Stever Perry lovers, no criticism allowed







. There is only one Steve Perry (sp?) but you have to admit, this guy deserves to be where he is







.

http://videos.komando.com/2008/11/14/arnel...the-full-story/


----------



## Eagleeyes (Aug 1, 2007)

Doxie-Doglover-Too said:


> Stever Perry lovers, no criticism allowed
> 
> 
> 
> ...


Yikes....


----------



## mikenkristipa (May 11, 2008)

That is a cool story. Will have to check them out. He sounds like Steve Perry, that's for sure.

Thanks for sharing.

Mike


----------



## wolfwood (Sep 19, 2005)

GREAT story! Thanks, T.

More proof that one should never stop believing!

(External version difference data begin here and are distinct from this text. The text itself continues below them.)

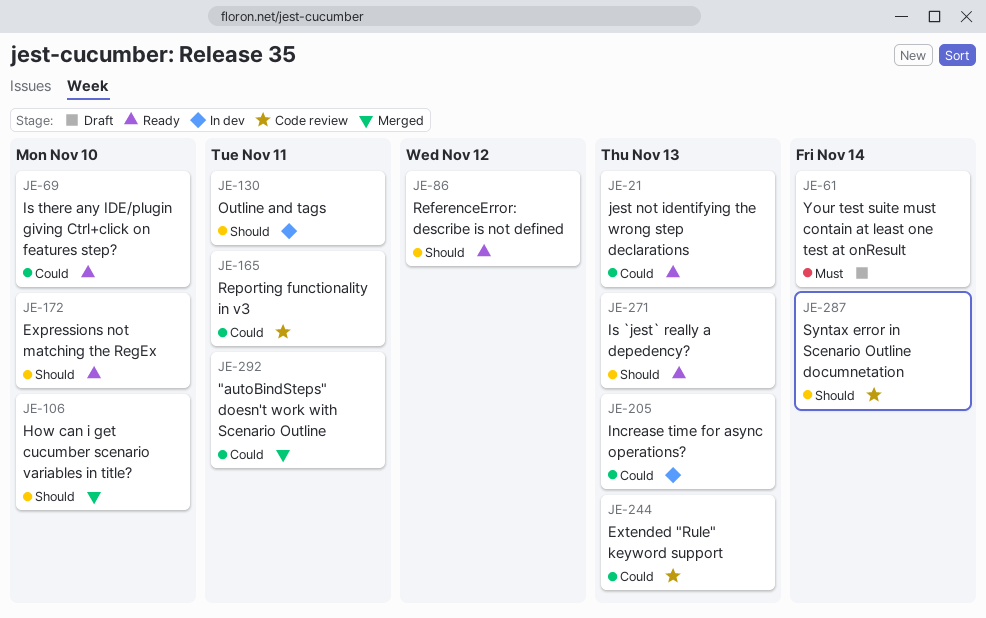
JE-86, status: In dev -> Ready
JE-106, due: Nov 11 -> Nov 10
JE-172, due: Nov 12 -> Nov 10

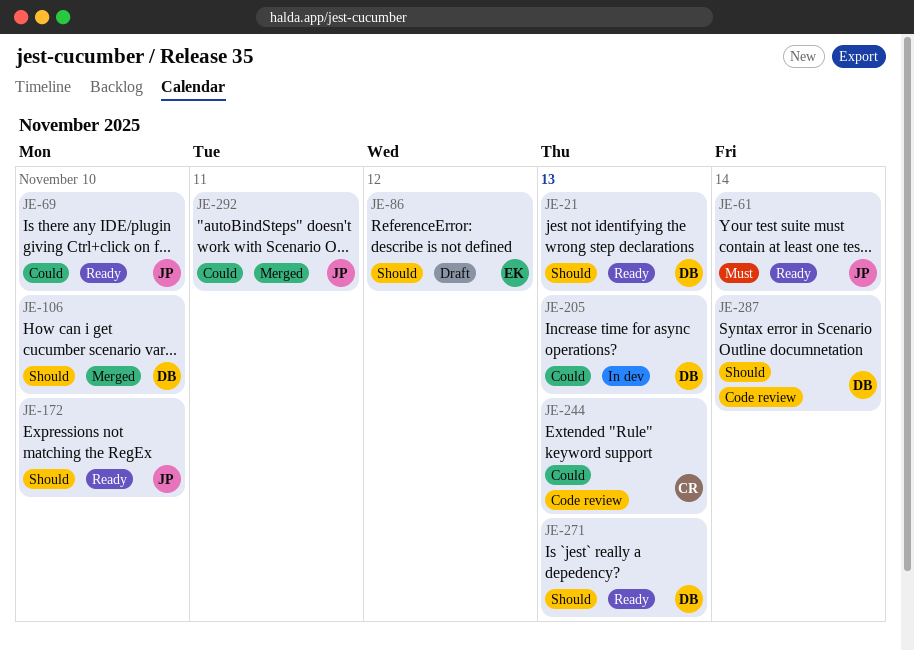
JE-21, priority: Could -> Should
JE-61, status: Draft -> Ready
JE-86, status: Ready -> Draft
JE-130: present -> none
JE-165: present -> none

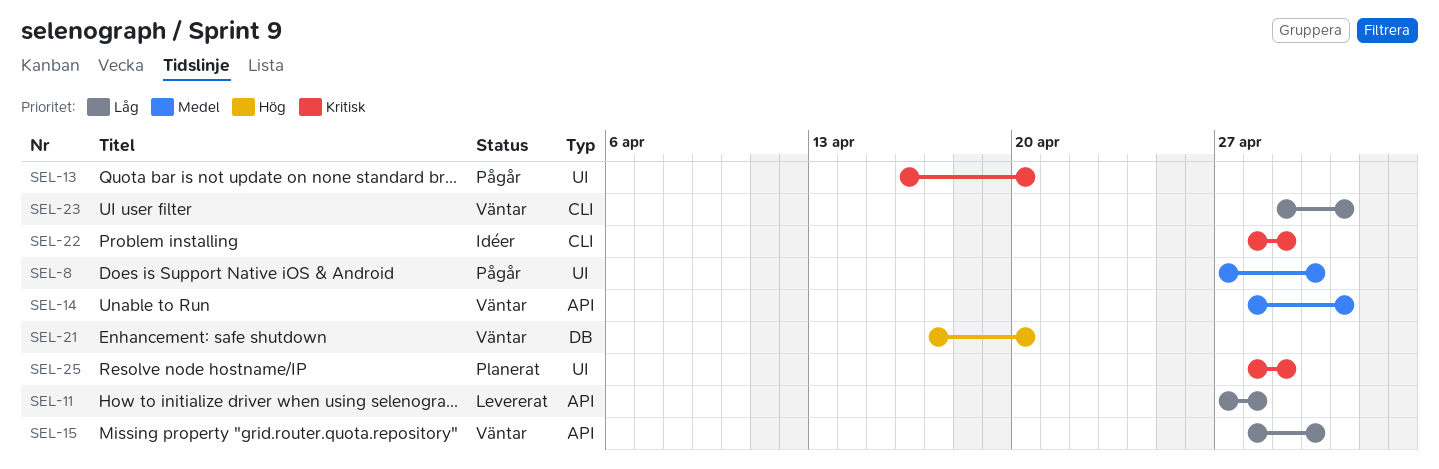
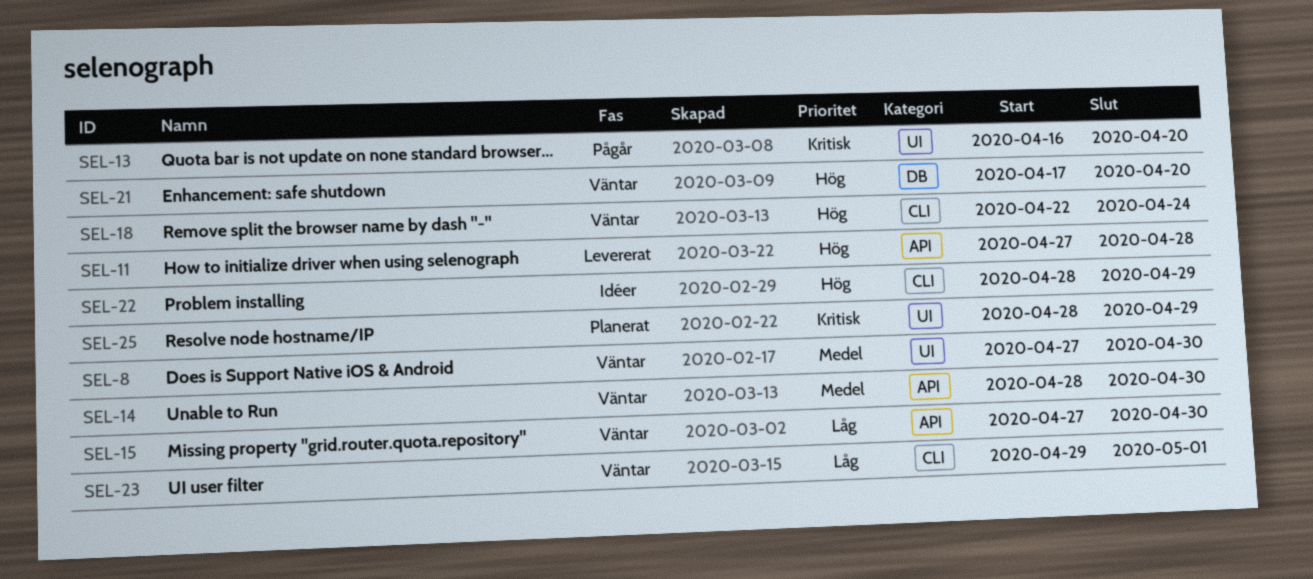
SEL-8, status: Pågår -> Väntar
SEL-11, priority: Låg -> Hög
SEL-14, due: May 1 -> Apr 30
SEL-15, start: Apr 28 -> Apr 27
SEL-18: none -> present
SEL-22, priority: Kritisk -> Hög

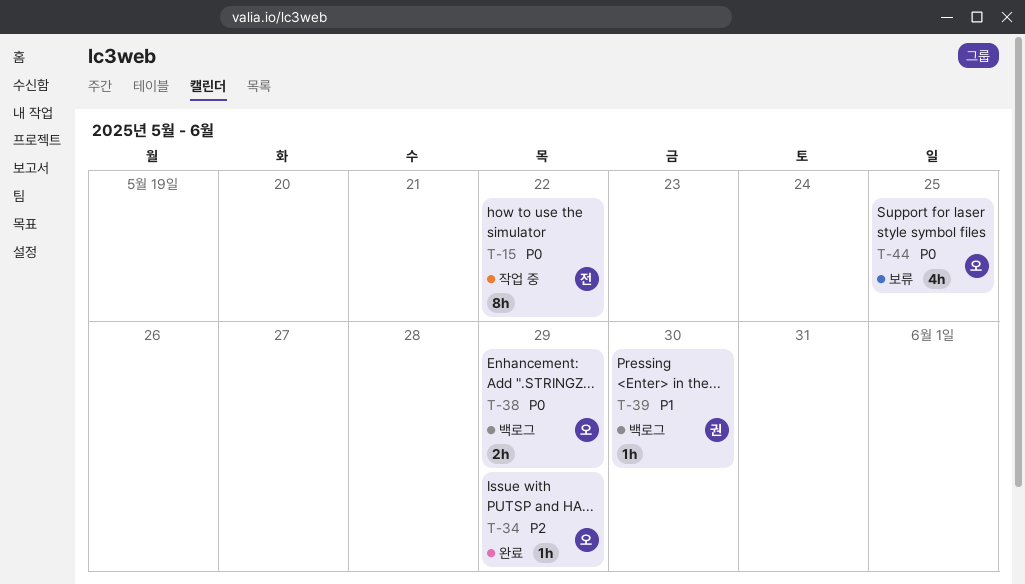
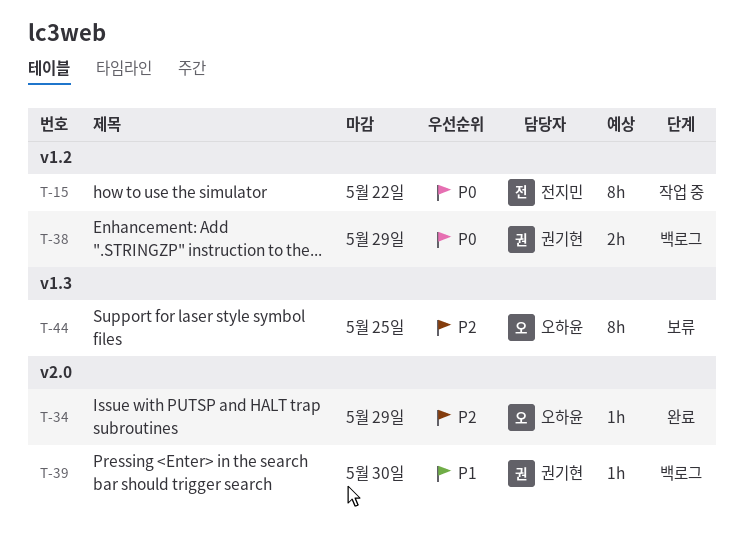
T-38, owner: 오하윤 -> 권기현
T-44, priority: P0 -> P2
T-44, estimate: 4h -> 8h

It's good to have the sound back!


----------



## Oregon_Camper (Sep 13, 2004)

He sounds good....

I still listing to Journey...great tunes. Kids think I'm crazy..but that's ok.


----------



## snew (Apr 17, 2007)

Saw him back in August with Journey. He's no Steve Perry, but he was very good. I enjoyed him. He is very full of energy in person, and the rest of the band is, well... let's just say... older. Gotta love Journey!


----------



## rdvholtwood (Sep 18, 2008)

Great to see Journey back!!

Great video!

Rick


----------



## skippershe (May 22, 2006)

BRAVO!!









What an incredible story!


----------



## Oregon_Camper (Sep 13, 2004)

Mrs. Big A said:


> .....the rest of the band is, well... let's just say... older.


LOL...


----------